- Location: Iraq
- Deaths: 1

= Killing of Jim Kitterman =

On May 22, 2009, James Owen Kitterman (c. 1949 - May 22, 2009), an American citizen, was killed in Iraq's Green Zone.

Kitterman was a former United States Navy chief petty officer.
He had worked in Iraq since the US invasion in 2003, for Kellogg, Brown and Root and other firms. He was the president of his own construction firm Janus Construction, based in Houston.

CNN reported on June 7, 2009, that Kitterman had been bound, blindfolded and gagged, prior to being stabbed.

==Suspects==
Five men were arrested on June 5, 2009, at the barracks and office of security firm Corporate Training Unlimited (CTU). One of the arrested men was Donald Feeney Jr., a former Delta Force soldier and the founder of CTU. Also arrested were Donald Feeney III, one of Feeney's sons, two members of CTU, Micah Milligan and Mark Bridges, and an insect exterminator named Jason Jones who was spending the night on his way to Camp Taji.

The Washington Post reported that the five suspects were arrested by Iraqi authorities following a tip from the FBI. The Associated Press reported that the five men were arrested during a raid on the Corporate Training Unlimited's offices and barracks because their weapons permits had expired. Iraqi officials suspected that two of the men were involved in the murder.
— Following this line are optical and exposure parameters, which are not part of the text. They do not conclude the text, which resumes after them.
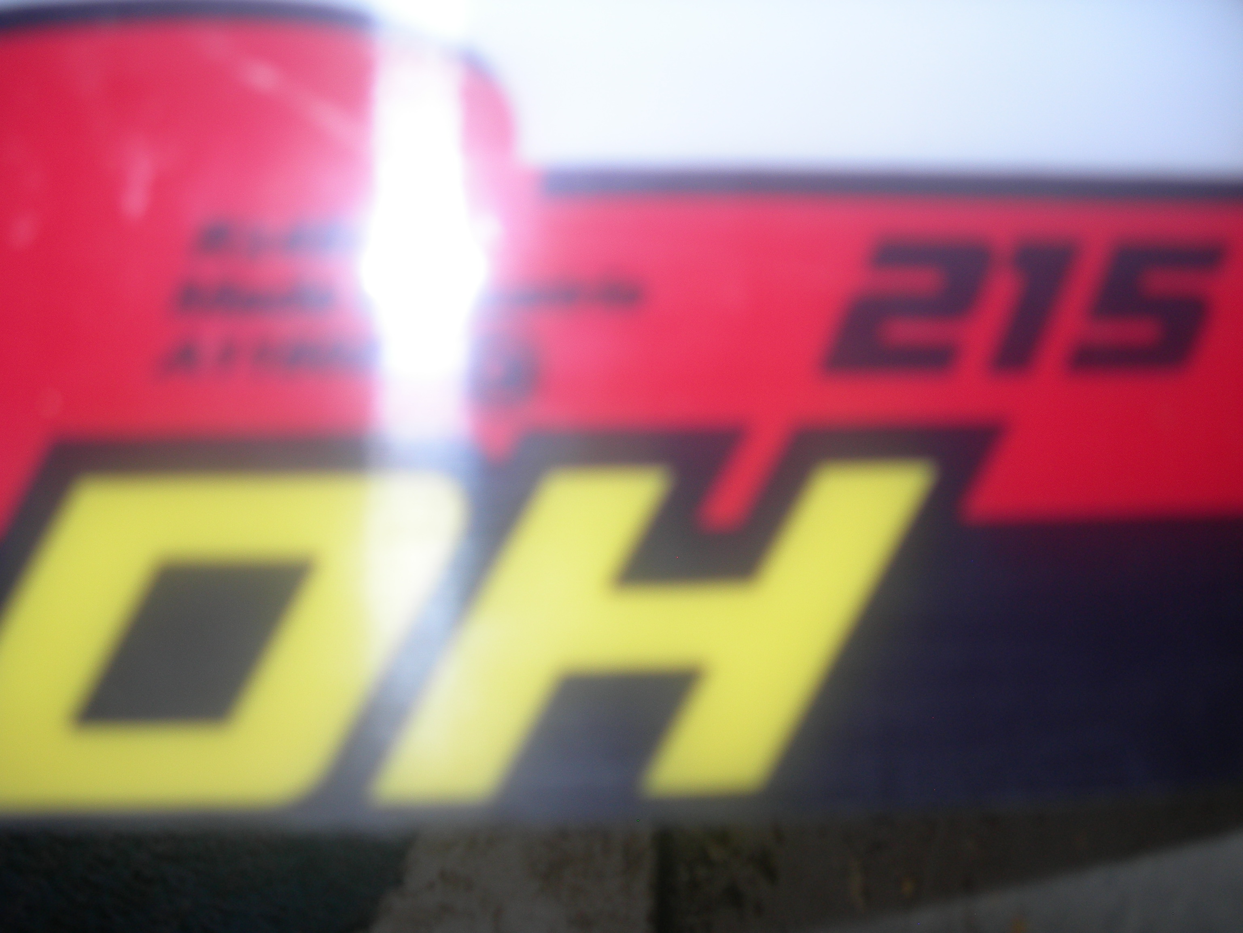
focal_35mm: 38
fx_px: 1365
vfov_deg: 37.7
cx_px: 622
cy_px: 466
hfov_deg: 49.0
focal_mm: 7.8
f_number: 2.8
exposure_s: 1/60.1
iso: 50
Later, CNN quoted officials at the US Embassy who stated the five men were not suspected of the murder and that all five had alibis. Sarah Smith, a spokesperson with CTU, acknowledged that Feeney and his colleagues knew Kitterman, and respected him:
"Just being in the Green Zone for six years, they became very close. Everyone is deeply upset about the loss of Jim Kitterman and our deepest sympathy goes to his family."

One of the proclamations of America's administrator of Iraq, Paul Bremer, was that American contractors would be immune from prosecution in Iraqi courts. This proclamation remained in effect until the Iraqi legislature countermanded it in 2008.

===Release===
Three of the contractors were later released on June 11 due to lack of evidence. Milligan and Jones, who were held longer by the FBI, were released in July.

Two Iraqis testified in the ICCC (Iraqi Central Criminal Court) said that Kitterman's murder was committed by another American who himself was killed not long afterward. Larry Eugene Young, a CTU employee, was killed by mortar fire in the Green Zone on the same day as Kitterman's murder.